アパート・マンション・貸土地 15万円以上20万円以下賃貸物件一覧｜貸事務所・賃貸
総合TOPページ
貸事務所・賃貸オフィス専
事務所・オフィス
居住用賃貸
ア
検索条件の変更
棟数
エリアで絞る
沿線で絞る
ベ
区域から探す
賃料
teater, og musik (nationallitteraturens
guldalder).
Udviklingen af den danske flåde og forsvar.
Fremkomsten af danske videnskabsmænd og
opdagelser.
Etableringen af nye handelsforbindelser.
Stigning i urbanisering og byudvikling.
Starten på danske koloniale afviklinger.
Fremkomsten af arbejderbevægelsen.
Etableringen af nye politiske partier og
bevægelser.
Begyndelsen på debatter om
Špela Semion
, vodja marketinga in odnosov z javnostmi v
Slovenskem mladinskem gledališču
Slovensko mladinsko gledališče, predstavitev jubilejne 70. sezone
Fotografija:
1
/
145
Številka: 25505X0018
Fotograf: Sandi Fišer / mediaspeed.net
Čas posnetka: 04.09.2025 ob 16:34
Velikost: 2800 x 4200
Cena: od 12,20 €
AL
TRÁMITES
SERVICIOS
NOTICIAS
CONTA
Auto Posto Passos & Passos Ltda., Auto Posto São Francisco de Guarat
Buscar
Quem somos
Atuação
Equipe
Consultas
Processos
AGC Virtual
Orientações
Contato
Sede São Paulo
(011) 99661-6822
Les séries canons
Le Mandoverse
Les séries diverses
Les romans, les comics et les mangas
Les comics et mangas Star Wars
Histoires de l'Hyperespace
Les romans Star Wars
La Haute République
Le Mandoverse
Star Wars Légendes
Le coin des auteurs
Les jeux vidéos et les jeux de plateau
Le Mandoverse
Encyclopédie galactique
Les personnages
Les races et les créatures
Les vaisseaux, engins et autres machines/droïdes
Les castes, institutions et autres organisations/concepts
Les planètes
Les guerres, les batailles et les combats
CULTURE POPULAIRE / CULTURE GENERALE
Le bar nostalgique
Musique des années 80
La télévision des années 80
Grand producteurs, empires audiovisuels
────────────────────
== EXERCISE GOAL ==
Return the lines exactly as they stand, please. Start at the top of the material and finish with the line where "La télévision des années 80" appears.

== RESULT FOR THIS TASK ==
アパート・マンション・貸土地 15万円以上20万円以下賃貸物件一覧｜貸事務所・賃貸
総合TOPページ
貸事務所・賃貸オフィス専
事務所・オフィス
居住用賃貸
ア
検索条件の変更
棟数
エリアで絞る
沿線で絞る
ベ
区域から探す
賃料
teater, og musik (nationallitteraturens
guldalder).
Udviklingen af den danske flåde og forsvar.
Fremkomsten af danske videnskabsmænd og
opdagelser.
Etableringen af nye handelsforbindelser.
Stigning i urbanisering og byudvikling.
Starten på danske koloniale afviklinger.
Fremkomsten af arbejderbevægelsen.
Etableringen af nye politiske partier og
bevægelser.
Begyndelsen på debatter om
Špela Semion
, vodja marketinga in odnosov z javnostmi v
Slovenskem mladinskem gledališču
Slovensko mladinsko gledališče, predstavitev jubilejne 70. sezone
Fotografija:
1
/
145
Številka: 25505X0018
Fotograf: Sandi Fišer / mediaspeed.net
Čas posnetka: 04.09.2025 ob 16:34
Velikost: 2800 x 4200
Cena: od 12,20 €
AL
TRÁMITES
SERVICIOS
NOTICIAS
CONTA
Auto Posto Passos & Passos Ltda., Auto Posto São Francisco de Guarat
Buscar
Quem somos
Atuação
Equipe
Consultas
Processos
AGC Virtual
Orientações
Contato
Sede São Paulo
(011) 99661-6822
Les séries canons
Le Mandoverse
Les séries diverses
Les romans, les comics et les mangas
Les comics et mangas Star Wars
Histoires de l'Hyperespace
Les romans Star Wars
La Haute République
Le Mandoverse
Star Wars Légendes
Le coin des auteurs
Les jeux vidéos et les jeux de plateau
Le Mandoverse
Encyclopédie galactique
Les personnages
Les races et les créatures
Les vaisseaux, engins et autres machines/droïdes
Les castes, institutions et autres organisations/concepts
Les planètes
Les guerres, les batailles et les combats
CULTURE POPULAIRE / CULTURE GENERALE
Le bar nostalgique
Musique des années 80
La télévision des années 80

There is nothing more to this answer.